▶ [Exercise data]
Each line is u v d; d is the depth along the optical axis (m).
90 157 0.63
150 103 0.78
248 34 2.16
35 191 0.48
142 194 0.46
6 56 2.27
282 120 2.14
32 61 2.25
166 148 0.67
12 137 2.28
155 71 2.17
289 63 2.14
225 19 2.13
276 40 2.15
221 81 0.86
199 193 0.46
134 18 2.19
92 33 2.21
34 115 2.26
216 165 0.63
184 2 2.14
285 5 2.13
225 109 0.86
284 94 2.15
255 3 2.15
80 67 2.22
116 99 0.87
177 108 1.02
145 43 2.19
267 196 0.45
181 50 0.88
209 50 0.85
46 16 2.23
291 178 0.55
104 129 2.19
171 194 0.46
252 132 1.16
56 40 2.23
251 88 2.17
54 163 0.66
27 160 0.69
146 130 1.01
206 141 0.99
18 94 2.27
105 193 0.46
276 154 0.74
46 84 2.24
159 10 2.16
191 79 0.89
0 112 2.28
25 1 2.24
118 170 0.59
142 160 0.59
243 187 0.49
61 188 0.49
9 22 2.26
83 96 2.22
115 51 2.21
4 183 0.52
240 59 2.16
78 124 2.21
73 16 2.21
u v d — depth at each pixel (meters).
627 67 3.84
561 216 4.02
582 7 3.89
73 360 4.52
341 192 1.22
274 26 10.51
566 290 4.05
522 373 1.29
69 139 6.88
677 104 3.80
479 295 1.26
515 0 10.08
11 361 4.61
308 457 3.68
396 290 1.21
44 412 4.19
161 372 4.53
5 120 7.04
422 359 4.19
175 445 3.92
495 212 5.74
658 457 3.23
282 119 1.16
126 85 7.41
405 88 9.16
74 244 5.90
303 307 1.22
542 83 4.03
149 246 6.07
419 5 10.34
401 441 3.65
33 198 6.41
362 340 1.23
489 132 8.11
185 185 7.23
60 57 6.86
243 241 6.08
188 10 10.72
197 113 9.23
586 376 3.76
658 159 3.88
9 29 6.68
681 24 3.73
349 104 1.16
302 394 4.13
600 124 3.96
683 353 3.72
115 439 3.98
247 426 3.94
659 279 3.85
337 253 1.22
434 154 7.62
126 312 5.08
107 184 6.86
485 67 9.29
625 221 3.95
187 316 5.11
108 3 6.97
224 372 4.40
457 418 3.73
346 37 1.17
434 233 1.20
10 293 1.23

▶ [Work order]
Which lines of the records above contain the word "depth"? Copy each of them.

▶ [Output for this task]
Each line is u v d; d is the depth along the optical axis (m).
u v d — depth at each pixel (meters).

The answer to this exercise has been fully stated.